Integrating the functionality of the HBM base die into a logic die provides greater flexibility and additional control.
With the goal of increasing system performance per watt, the semiconductor industry is always seeking innovative solutions that go beyond the usual approaches of increasing memory capacity and data rates. Over the last decade, the High Bandwidth Memory (HBM) protocol has proven to be a popular choice for data center and high-performance computing (HPC) applications. Even more benefit can be realized as the industry moves toward custom HBM (cHBM), providing system on chip (SoC) designers with the flexibility and control to achieve greater performance or lower power and smaller area depending on their application.
HBM is increasingly used in data centers for AI/ML and compute intensive workloads in demanding applications. Support from all three major vendors means that end customers can have true multi sourcing, although accelerated demand has put pressure on the supply chain. According to a recent Bloomberg Intelligence report, the HBM market is set to grow at an annual rate of 42% from US $4B (2023) to US $130B (2033), driven mainly by AI computing as workloads expand. HBM will occupy more than half of the total DRAM market by 2033.

_Required action:_
Pick up the passage on custom High Bandwidth Memory where it ends and keep writing it.

_Extracted records:_
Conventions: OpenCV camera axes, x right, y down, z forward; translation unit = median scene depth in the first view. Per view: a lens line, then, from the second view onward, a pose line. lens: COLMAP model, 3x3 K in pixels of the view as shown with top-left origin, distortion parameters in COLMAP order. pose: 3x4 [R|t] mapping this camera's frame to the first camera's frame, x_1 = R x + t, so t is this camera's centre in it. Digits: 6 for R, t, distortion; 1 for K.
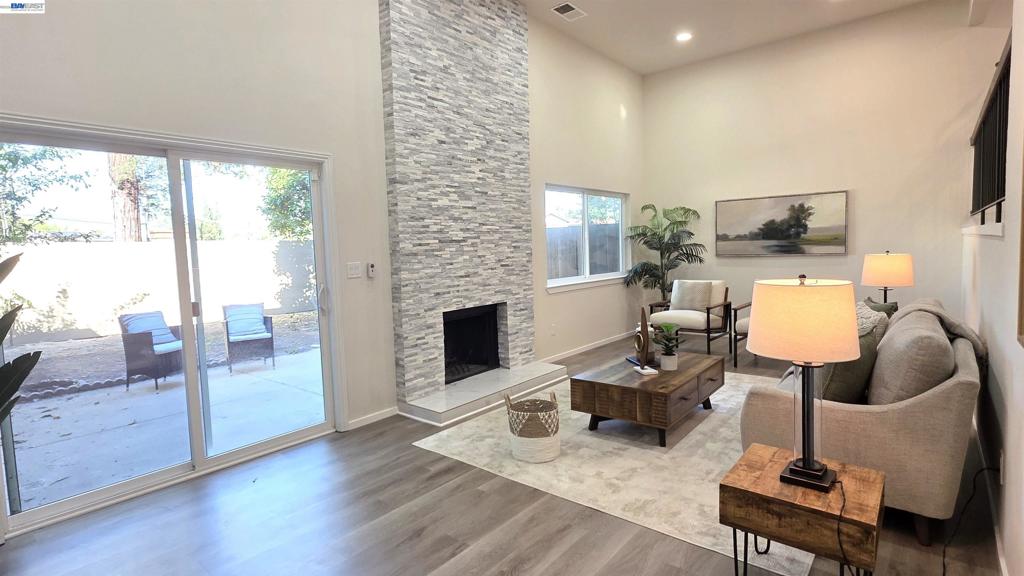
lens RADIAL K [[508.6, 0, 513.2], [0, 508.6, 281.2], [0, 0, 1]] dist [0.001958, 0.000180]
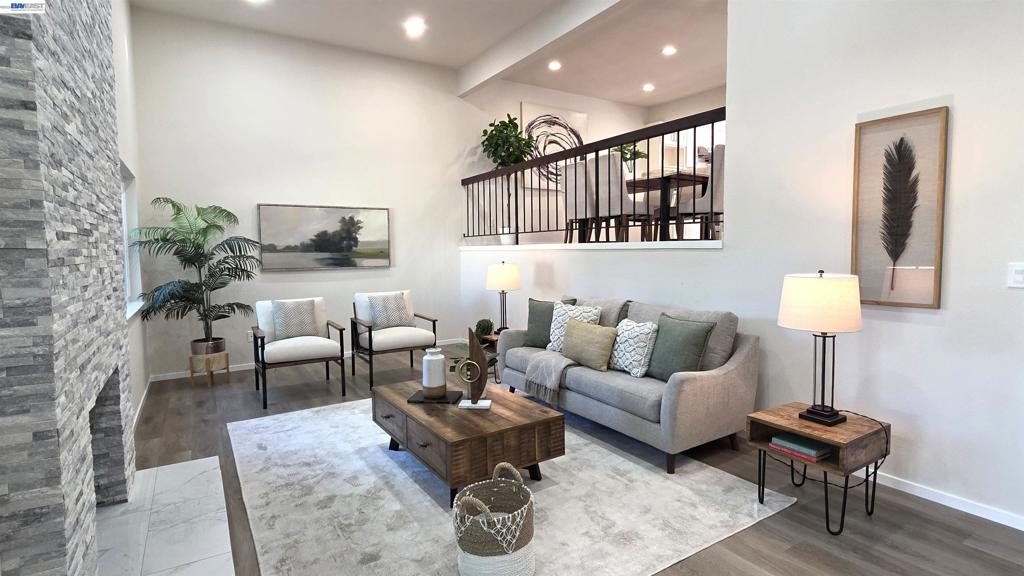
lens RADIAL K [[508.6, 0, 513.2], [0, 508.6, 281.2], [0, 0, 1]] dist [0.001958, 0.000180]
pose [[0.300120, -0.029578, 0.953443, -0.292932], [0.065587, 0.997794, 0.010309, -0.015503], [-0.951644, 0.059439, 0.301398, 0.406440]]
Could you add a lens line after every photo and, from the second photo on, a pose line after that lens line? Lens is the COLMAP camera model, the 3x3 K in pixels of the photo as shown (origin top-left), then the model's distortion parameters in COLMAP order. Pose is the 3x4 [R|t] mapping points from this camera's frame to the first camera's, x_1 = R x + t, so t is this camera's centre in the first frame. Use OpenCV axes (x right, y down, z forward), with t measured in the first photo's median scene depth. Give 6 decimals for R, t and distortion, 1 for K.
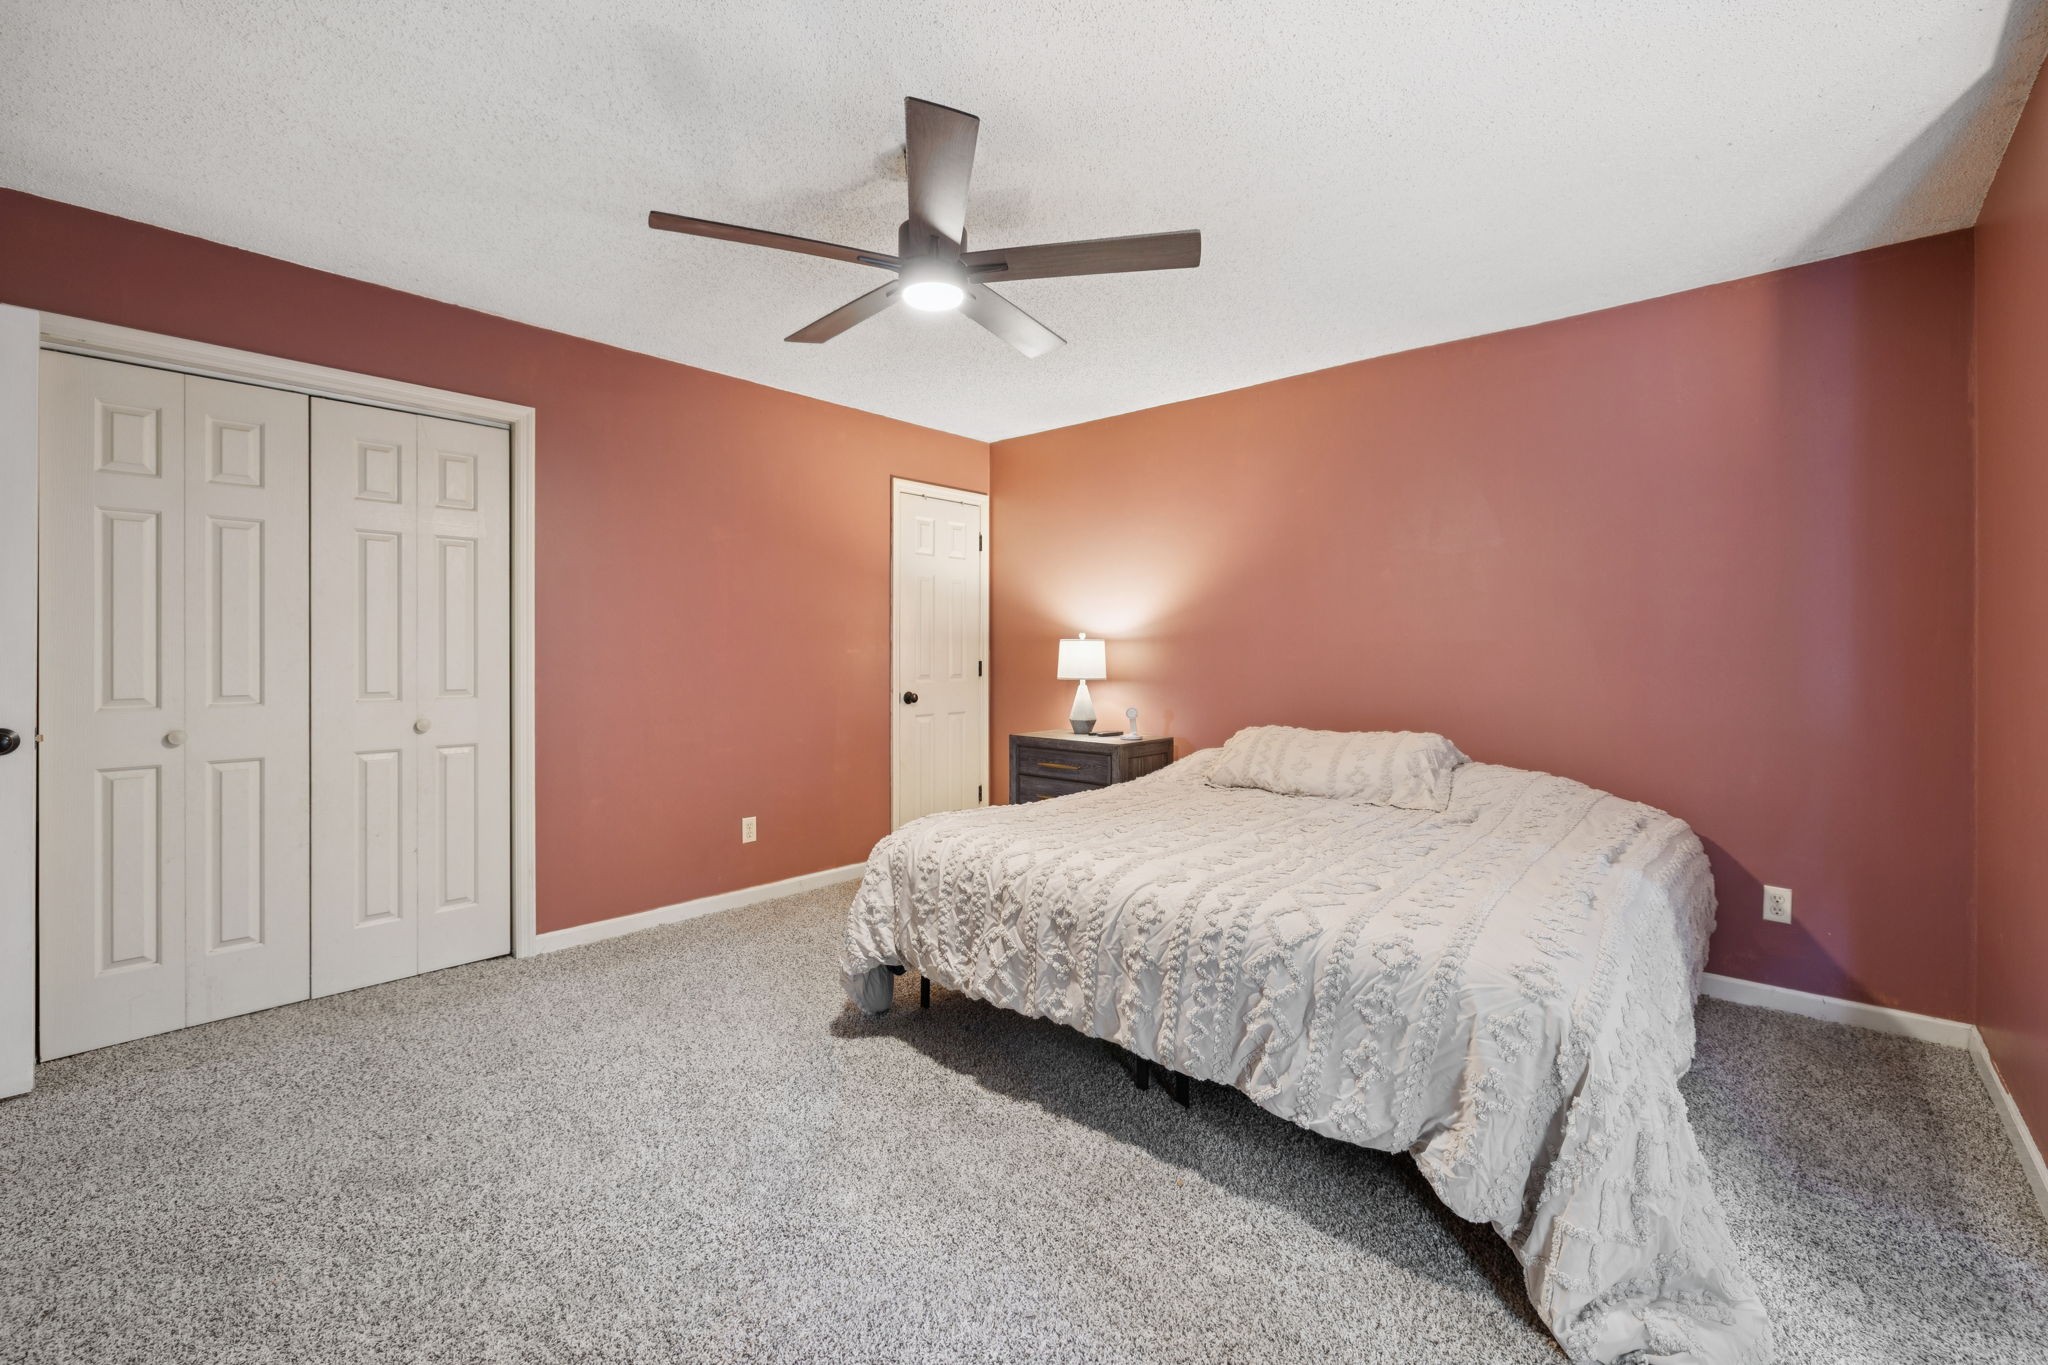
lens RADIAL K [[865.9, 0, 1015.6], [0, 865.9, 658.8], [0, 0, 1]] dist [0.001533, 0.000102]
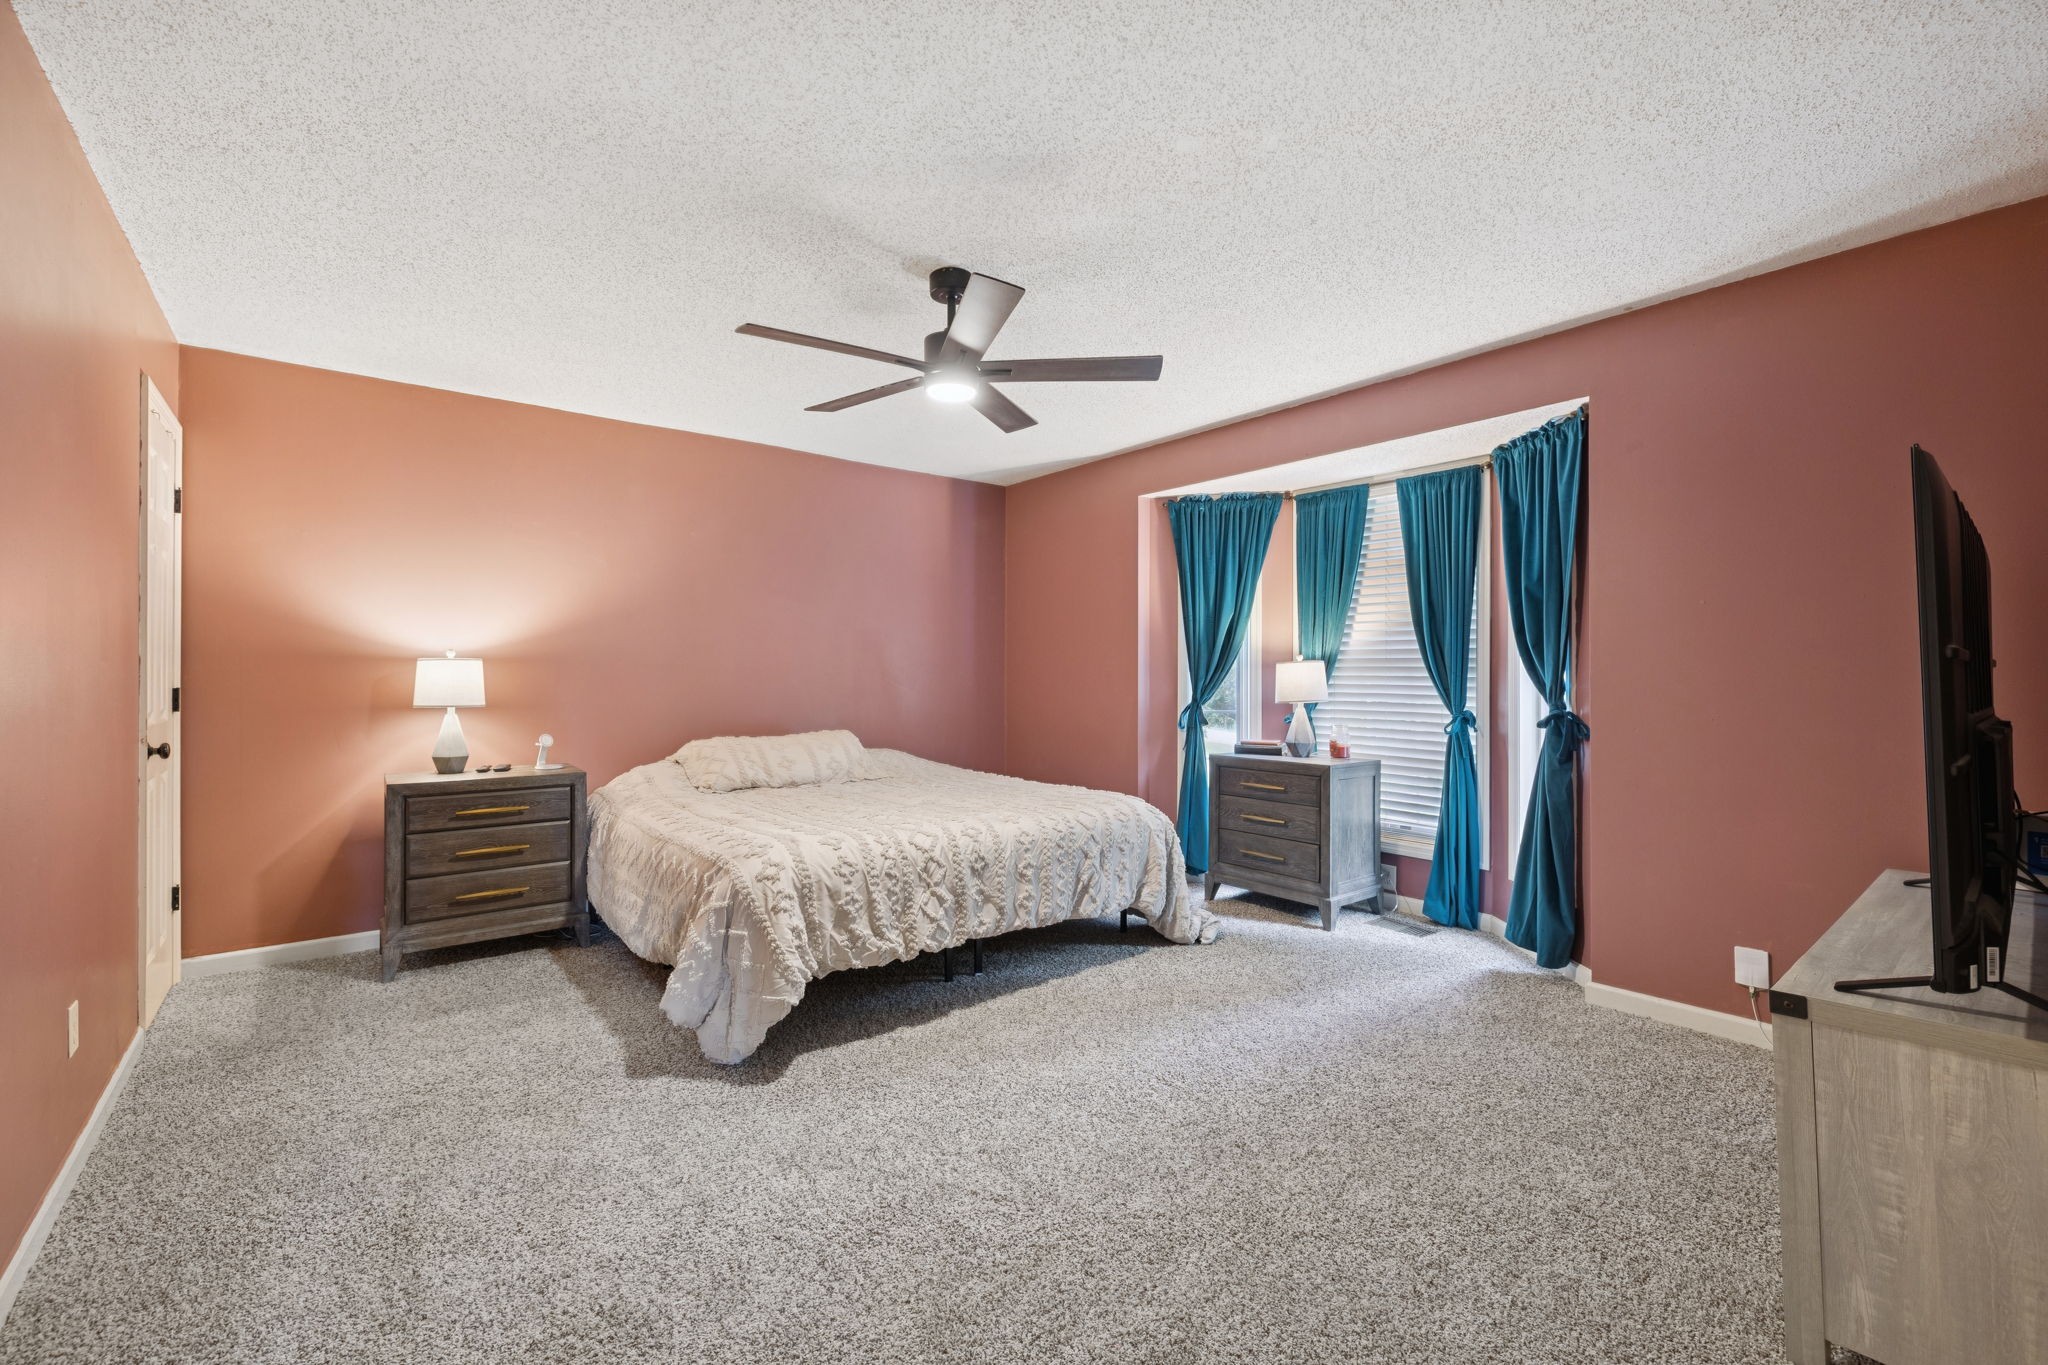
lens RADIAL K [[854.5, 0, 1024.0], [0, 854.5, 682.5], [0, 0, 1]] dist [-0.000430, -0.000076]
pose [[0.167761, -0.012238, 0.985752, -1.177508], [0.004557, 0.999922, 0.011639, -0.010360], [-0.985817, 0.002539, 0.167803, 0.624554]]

_Response to the task:_
HBM offers significantly higher memory bandwidth, lower latency, and a compact form factor (using 3D vertical stacking to increase density and shorten data paths). Since the original HBM in 2013, JEDEC has had an aggressive roadmap. As noted in a recent blog post, the current HBM4 doubles channel count per stack with a 2Kbit interface, speed bins up to 6.4Gbps, and options supporting 16-high through-silicon via (TSV) stacks. Figure 1 shows a typical system on chip (SoC) design with a processor die and an HBM stack.
Fig. 1: Traditional 2.5D HBM-based SoC with silicon interposer.
The connection between the processor die and the memory die stack is made through a silicon interposer, using the physical (PHY) layer as defined by the HBM standard. The use of an interposer means that, while the HBM stack is fully 3D, the entire SoC is only 2.5D, reducing potential space savings. The propagation time through the interposer slows down memory access time, reducing potential performance. The entire HBM memory stack, including the base die, is provided today by the DRAM vendor. This can limit design flexibility and is the motivation for cHBM.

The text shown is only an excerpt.